Our garden has long been unloved. Well, perhaps not unloved as the kids certainly love it, but definitely untended! We have attempted to tame elements of it in the four years we've been here, but a lot of that has just been tearing out old and massively overgrown shrubs (I think the garden was described as 'mature' in the estate agent's listing) and not ever really coming up with a plan to plant it back up. There are 8 foot flowerbeds cut down either side of the garden, and doing anything can feel a bit overwhelming, you get on top of the weeds in one corner, turn around to do something else and they just swarm back in again - last year I spend three solid days just digging out ground elder. Planting vegetables each year always ends in disaster, partly as I'm almost incapable of spacing things out correctly, but even when the soil's been turned over digging things in is actually quite hard.

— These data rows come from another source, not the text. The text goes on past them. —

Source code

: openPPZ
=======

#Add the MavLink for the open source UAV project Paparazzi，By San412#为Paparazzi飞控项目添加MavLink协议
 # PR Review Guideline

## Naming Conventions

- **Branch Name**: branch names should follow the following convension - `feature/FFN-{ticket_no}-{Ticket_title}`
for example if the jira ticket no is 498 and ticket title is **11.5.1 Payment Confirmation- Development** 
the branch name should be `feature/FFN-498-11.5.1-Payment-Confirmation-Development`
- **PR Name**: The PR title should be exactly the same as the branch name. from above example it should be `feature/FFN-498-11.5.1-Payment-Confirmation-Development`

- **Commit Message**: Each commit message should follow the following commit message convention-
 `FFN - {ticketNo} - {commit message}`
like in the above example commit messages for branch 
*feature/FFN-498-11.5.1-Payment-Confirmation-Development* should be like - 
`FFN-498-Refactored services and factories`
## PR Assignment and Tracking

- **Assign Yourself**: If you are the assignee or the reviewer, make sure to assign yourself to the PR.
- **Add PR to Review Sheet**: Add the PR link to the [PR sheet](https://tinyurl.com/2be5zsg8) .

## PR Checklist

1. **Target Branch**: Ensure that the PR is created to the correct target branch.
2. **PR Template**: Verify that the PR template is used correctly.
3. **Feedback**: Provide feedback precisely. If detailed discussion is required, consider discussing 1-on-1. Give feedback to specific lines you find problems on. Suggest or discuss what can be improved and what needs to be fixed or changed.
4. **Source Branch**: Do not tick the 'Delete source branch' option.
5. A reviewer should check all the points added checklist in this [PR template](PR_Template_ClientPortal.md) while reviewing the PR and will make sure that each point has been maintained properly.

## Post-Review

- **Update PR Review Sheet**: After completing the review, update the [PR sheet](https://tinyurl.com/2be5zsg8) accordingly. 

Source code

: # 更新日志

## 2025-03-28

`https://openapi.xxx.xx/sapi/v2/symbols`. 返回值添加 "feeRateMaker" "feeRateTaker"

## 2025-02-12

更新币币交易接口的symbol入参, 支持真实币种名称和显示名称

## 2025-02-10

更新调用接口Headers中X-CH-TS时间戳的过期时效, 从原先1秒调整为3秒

This year husband ordered raised beds - four of them. The plan is that this will make at least one side of the garden more managable - at least once they're in - you can see in the photo the hight of soil that needs to be cut away for each of them to be placed. I expect by the end of this Ed's arm muscles will be back to what they were when I first met him and he had time to visit the gym four times a week.


But digging out the soil and screwing the frame pieces together is only half the task. Husband insists that alll the soil must be stuck through a riddle before it goes back in - this is rather an excessive amount of

riddling. We already have a large pile of stones and only one bed has been done.


Luckily Pip absolutely loves being in the garden. He keeping getting his wellies and coat out and trying to convince us to let him go out again. He's a very mellow wee chap, but there are definite signs of terrible two's tantrums if you take him inside before he's ready. When I went out this morning to hang some laundry, he was very cross he wasn't being taken too and tried to follow me out the cat flap. This unfortunatly I failed to photograph.


But I did put his waterproofs on (I have already done enough laundry this week) and we went out and dug for most of the morning. He sat happily digging and investigating things and being about the lowest maintenance toddler one could ever hope for. He did try eating a little soil later on, but it was only a little and it's apparently very good for developing immune systems...


By the end of play today (I went to see the horse, he was lame) we'd managed to get the first two beds in, one filled and the other started. I think we're off for an adventure tomorrow, so the next two might have to wait for next weekend, but I think I'm fine with that as my hands and back are pretty stiff from all the digging and riddling. I did manage to put a few peas in, and I've got some tomato plants almost ready to join in the fun. There is also the prospect of seeds going straight into soil that doesn't resemble concrete.